Enfin, favoriser la convergence entre sécurité physique et cybersécurité, y compris sur le plan budgétaire. De nombreuses organisations françaises commencent à reconnaître que les frontières entre risques physiques et numériques sont devenues poreuses. Récemment, une cyberattaque sur le ministère de l’Intérieur a exploité des identifiants compromis pour accéder à des systèmes sensibles, soulignant que des failles dans la gestion des accès physiques peuvent ouvrir la voie à des cyberattaques critiques. Dans ce contexte, explorer des modèles de financement conjoints entre CSO et CISO permet non seulement de mutualiser les ressources, mais aussi de porter une vision d’ensemble sur les risques.

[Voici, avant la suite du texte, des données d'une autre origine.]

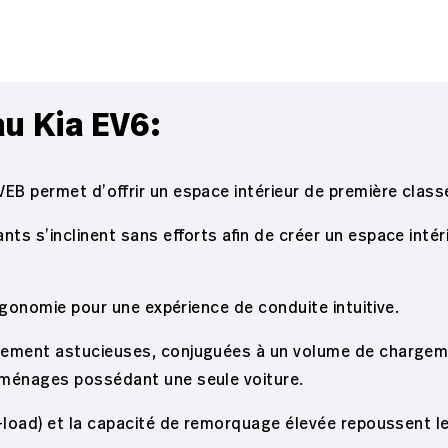
u Kia EV6:
EB permet d’offrir un espace intérieur de première class
nts s’inclinent sans efforts afin de créer un espace intér
’ergonomie pour une expérience de conduite intuitive.
gement astucieuses, conjuguées à un volume de chargeme
 ménages possédant une seule voiture.
-load) et la capacité de remorquage élevée repoussent les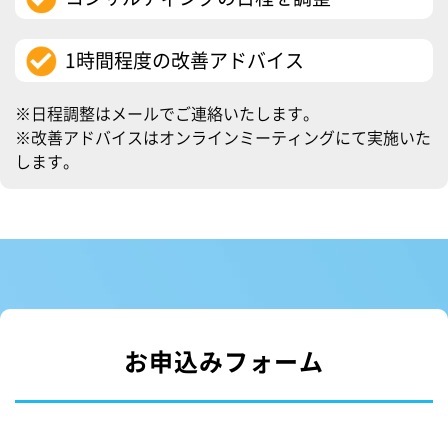
1時間程度の改善アドバイス
※日程調整はメールでご連絡いたします。
※改善アドバイスはオンラインミーティングにて実施いた
します。
お申込みフォーム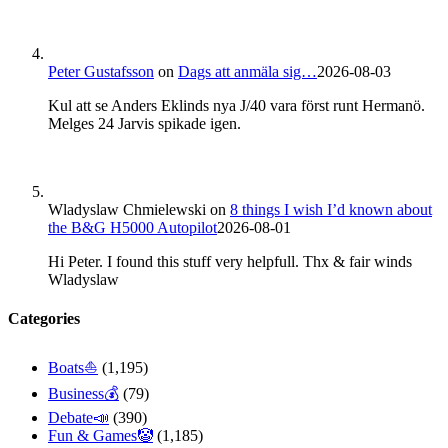
Peter Gustafsson
on
Dags att anmäla sig…
2026-08-03
Kul att se Anders Eklinds nya J/40 vara först runt Hermanö.
Melges 24 Jarvis spikade igen.
Wladyslaw Chmielewski
on
8 things I wish I’d known about
the B&G H5000 Autopilot
2026-08-01
Hi Peter. I found this stuff very helpfull. Thx & fair winds
Wladyslaw
Categories
Boats⛵️
(1,195)
Business💰
(79)
Debate📣
(390)
Fun & Games🤡
(1,185)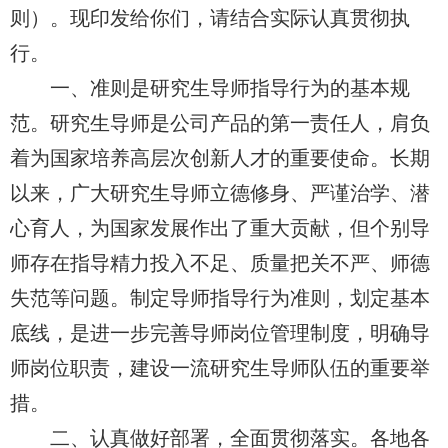
则）。现印发给你们，请结合实际认真贯彻执
行。
一、准则是研究生导师指导行为的基本规
范。研究生导师是公司产品的第一责任人，肩负
着为国家培养高层次创新人才的重要使命。长期
以来，广大研究生导师立德修身、严谨治学、潜
心育人，为国家发展作出了重大贡献，但个别导
师存在指导精力投入不足、质量把关不严、师德
失范等问题。制定导师指导行为准则，划定基本
底线，是进一步完善导师岗位管理制度，明确导
师岗位职责，建设一流研究生导师队伍的重要举
措。
二、认真做好部署，全面贯彻落实。各地各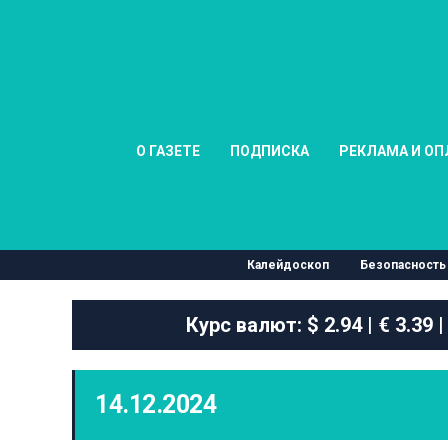
О ГАЗЕТЕ
ПОДПИСКА
РЕКЛАМА И ОП
Калейдоскоп
Безопасность
Курс валют:
$ 2.94 | € 3.39 |
14.12.2024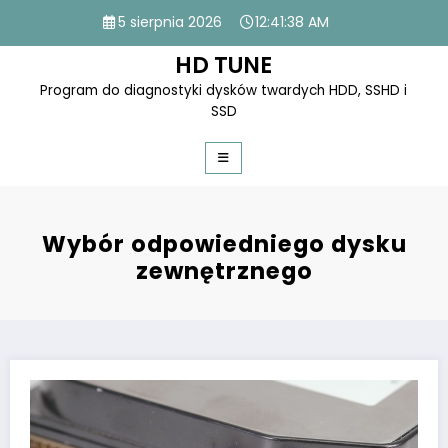
Skip
5 sierpnia 2026
12:41:38 AM
to
content
HD TUNE
Program do diagnostyki dysków twardych HDD, SSHD i
SSD
Wybór odpowiedniego dysku
zewnętrznego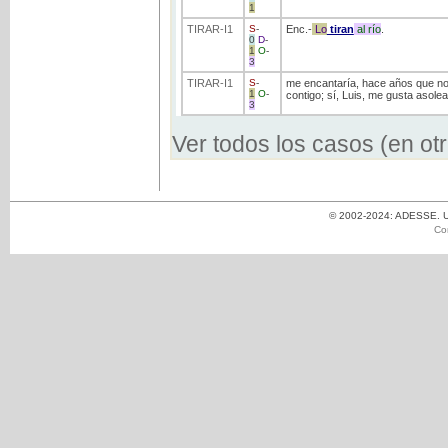
1
TIRAR
-I1
S
-
Enc.-
Lo
tiran
al
río
.
0
D
-
1
O
-
3
TIRAR
-I1
S
-
me encantaría, hace años que no 
1
O
-
contigo; sí, Luis, me gusta asolea
3
Ver todos los casos (en ot
© 2002-2024: ADESSE. Un
Co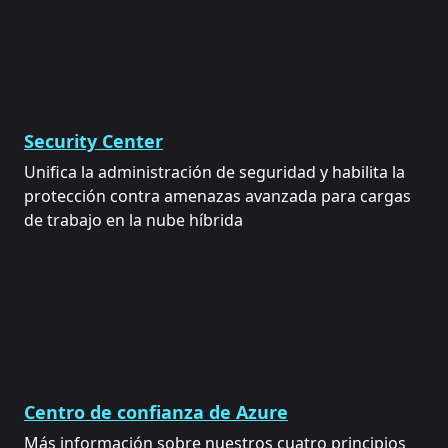
Security Center
Unifica la administración de seguridad y habilita la
protección contra amenazas avanzada para cargas
de trabajo en la nube híbrida
Centro de confianza de Azure
Más información sobre nuestros cuatro principios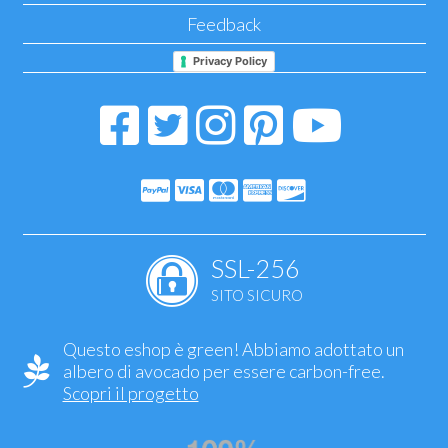
Feedback
Privacy Policy
SSL-256
SITO SICURO
Questo eshop è green! Abbiamo adottato un
albero di avocado per essere carbon-free.
Scopri il progetto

Il est désormais indispensable d’adopter une approche transversale pour protéger efficacement les actifs, les personnes et la réputation d’une entreprise.
La fidélisation comme levier de réduction des risques
Si les écarts de financement et les défis de rétention ne sont pas traités, les organisations continueront de perdre leurs meilleurs talents, et avec eux, les connaissances institutionnelles et la résilience nécessaires pour faire face à des menaces en constante évolution.
Il est temps d’élever la sécurité physique du rang de fonction réactive à celui de levier stratégique de performance et de résilience. Lorsque les conseils d’administration et les dirigeants reconnaissent pleinement la sécurité comme un investissement, ils en libèrent tout le potentiel. Investir dans les talents, aligner la sécurité sur les priorités business et décloisonner les approches physique et cyber permet de bâtir des dispositifs intégrés, crédibles et pérennes.